Billionaire Elon Musk defied his doubters to beat Friday’s 100-day deadline and install the world’s biggest battery in the Australian outback. He’ll probably relinquish that crown by February.

South Korea’s Hyundai Electric & Energy Systems Co. is building a 150-megawatt lithium-ion unit, 50 percent larger than Musk’s, that the company says will go live in about three months in Ulsan near the southeast coast.

With battery prices tumbling by almost half since 2014, large-scale projects are popping up around the world. Developers have announced lithium-ion battery projects with total capacity of 1,650 megawatts per hour in 2017, four times the amount for all of 2016, according to Bloomberg New Energy Finance.

“Musk has set a benchmark on how quickly you can install and commission a battery of this size,”  Ali Asghar, a BNEF senior associate, said in an interview. Falling costs are “making them a compelling mainstream option for energy-storage applications in many areas around the world, and projects even bigger than Tesla’s are now under construction.”

Though Musk’s Palo Alto, California-based Tesla Inc. is best known for making electric cars, the company sells its lithium-ion batteries to utilities eager for cost-effective ways to integrate renewable sources of power like solar and wind into their electric grids.

Musk agreed to up the stakes for South Australia, the mainland state with the biggest exposure to clean energy, by providing 100 megawatts of power, roughly the size of an electricity shortfall the region suffered in a February blackout.

Winning Admirers

His nimbleness in delivering the entire project before the summer deadline has won him fans among local politicians. South Australian Premier Jay Weatherill, who features a photo of Tesla’s giant battery on his Twitter profile, used Musk’s star power to help sell his pitch for the state to be a world leader in renewable energy.

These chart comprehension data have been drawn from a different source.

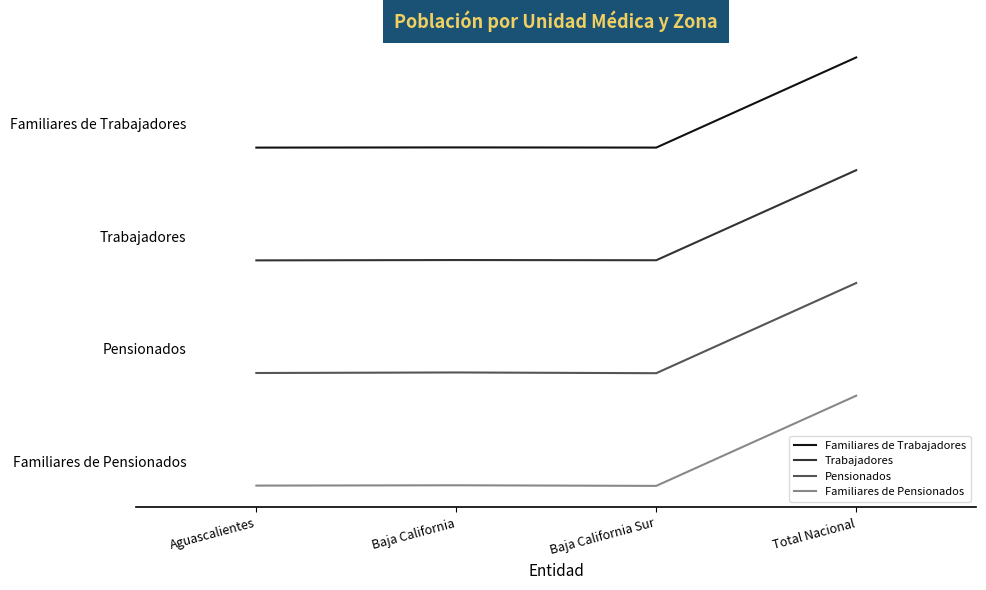

True or false: Trabajadores and Pensionados cross at least once.

False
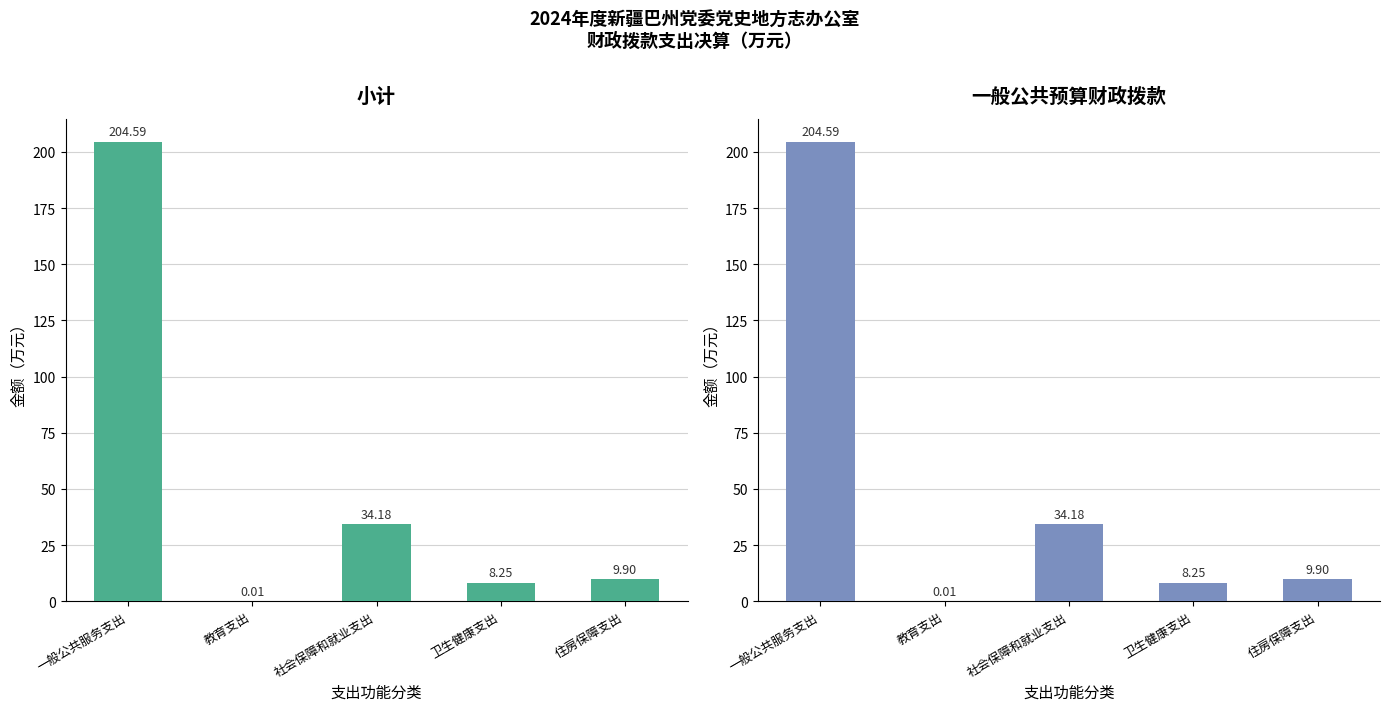

What is the difference between the 小计 values at 住房保障支出 and 教育支出?

9.9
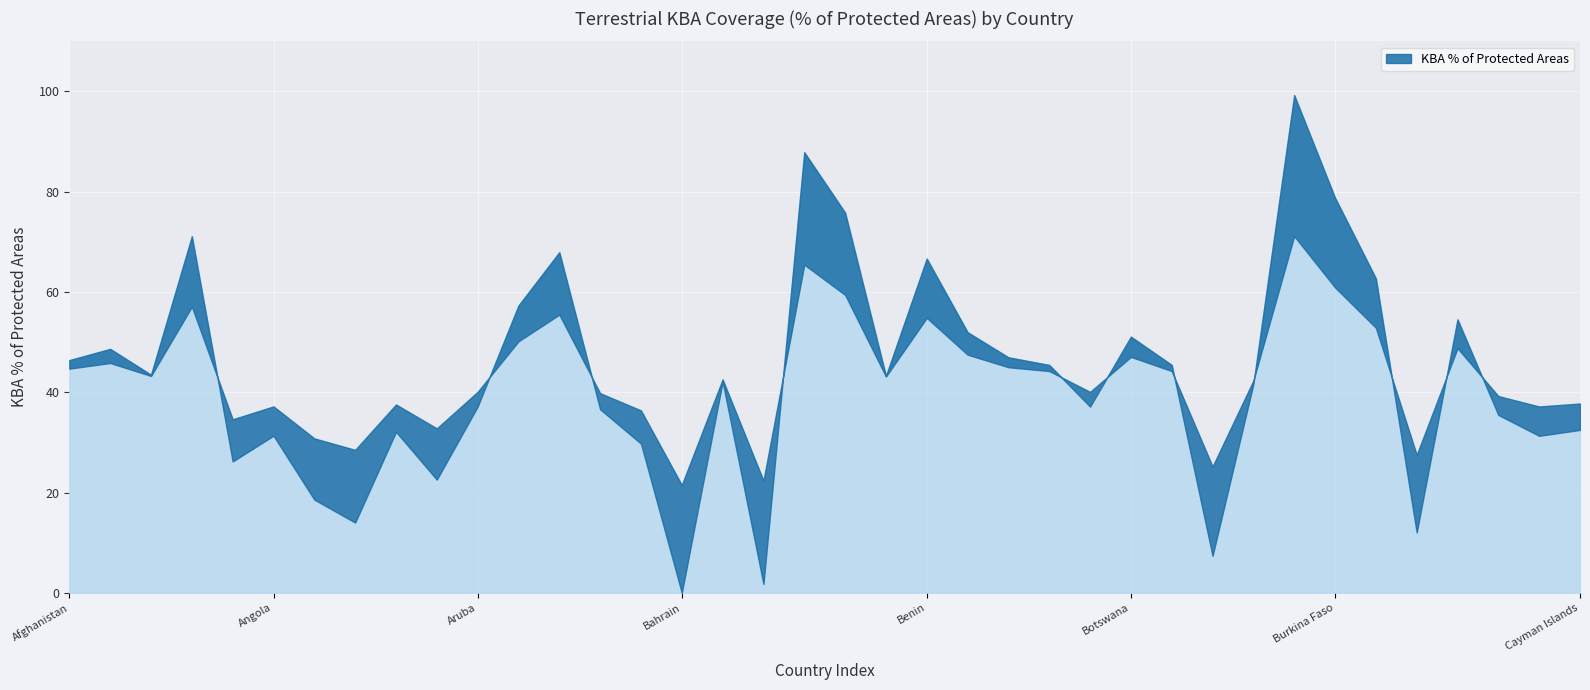

Reading right to left, extract all data points from this chart.

Cayman Islands=32.5	Canada=31.3	Cameroon=35.5	Cambodia=54.5	Cabo Verde=12.0	Burundi=62.7	Burkina Faso=78.8	Bulgaria=99.3	Brunei Darussalam=41.7	British Virgin Islands=7.4	Brazil=45.5	Botswana=51.1	Bosnia and Herzegovina=37.1	Bolivia=45.5	Bhutan=47.0	Bermuda=52.0	Benin=66.7	Belize=43.3	Belgium=75.8	Belarus=87.9	Barbados=1.8	Bangladesh=42.1	Bahrain=0.0	Bahamas=29.8	Azerbaijan=36.6	Austria=67.9	Australia=57.3	Aruba=37.1	Armenia=22.6	Argentina=32.1	Antigua and Barbuda=14.0	Anguilla=18.6	Angola=31.3	Andorra=26.2	American Samoa=71.1	Algeria=43.5	Albania=48.6	Afghanistan=46.4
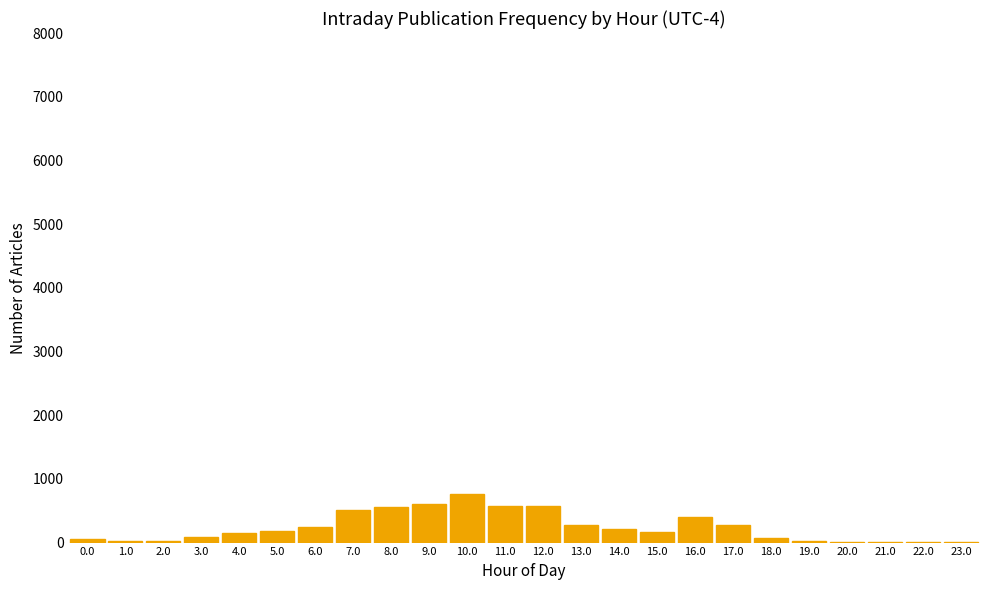

The chart shows a value of 50 at 0.0. True or false?

True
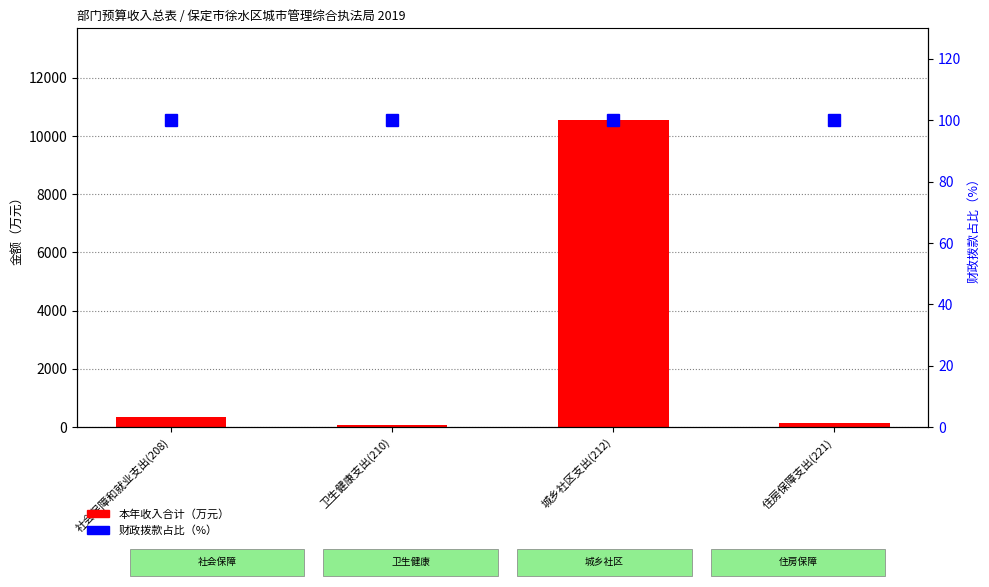

Which series has the widest spread of values?

本年收入合计（万元）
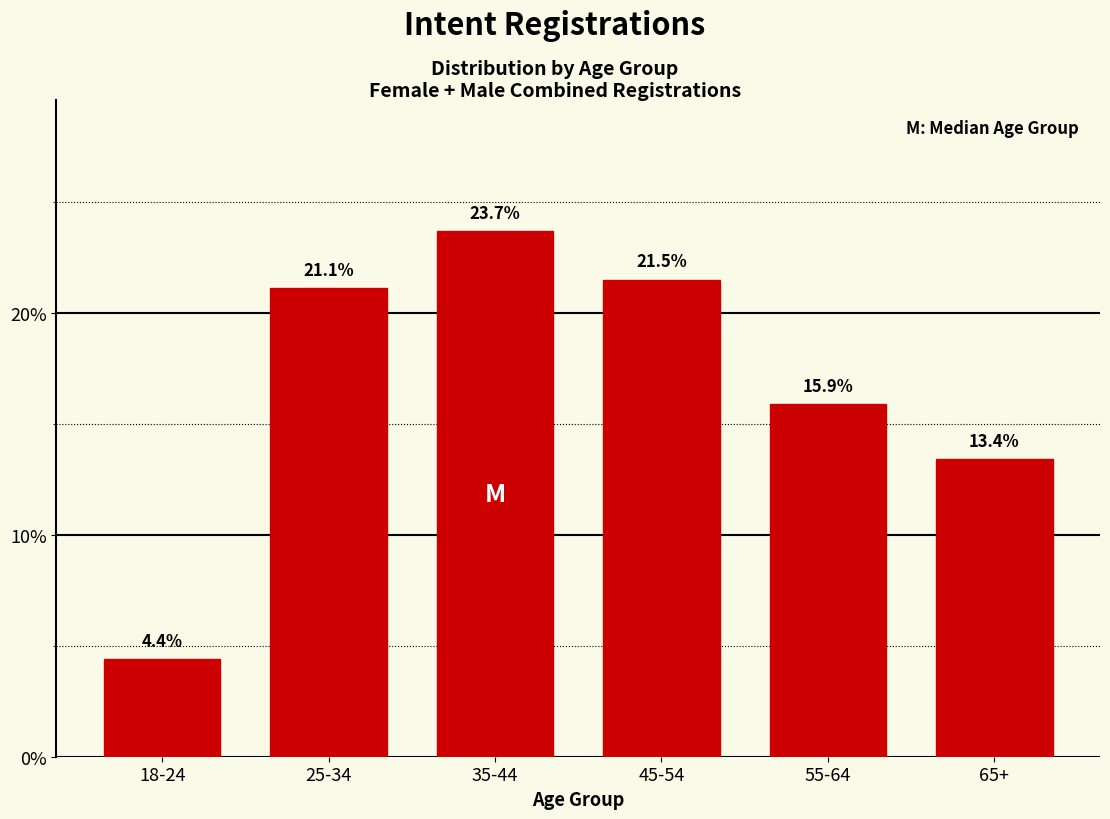

Reading left to right, transcribe all the data shown in this chart.

18-24=4.4	25-34=21.1	35-44=23.7	45-54=21.5	55-64=15.9	65+=13.4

With the battery sending power to the national energy market on Friday, Musk beat a Twitter bet that he could deliver the storage system within 100 days -- or he would foot the bill. The entrepreneur also met a target set by the state government of installing the battery by the start of summer, Dec. 1, South Australian Premier Jay Weatherill said in a statement.

The battery-storage industry is becoming increasingly important in places like South Australia, which has less access to traditional fossil-fuel sources like coal and gas than the rest of the nation. Instead, the region gets 41 percent of its electricity from renewable energy, one of the highest penetrations of wind and solar in the world.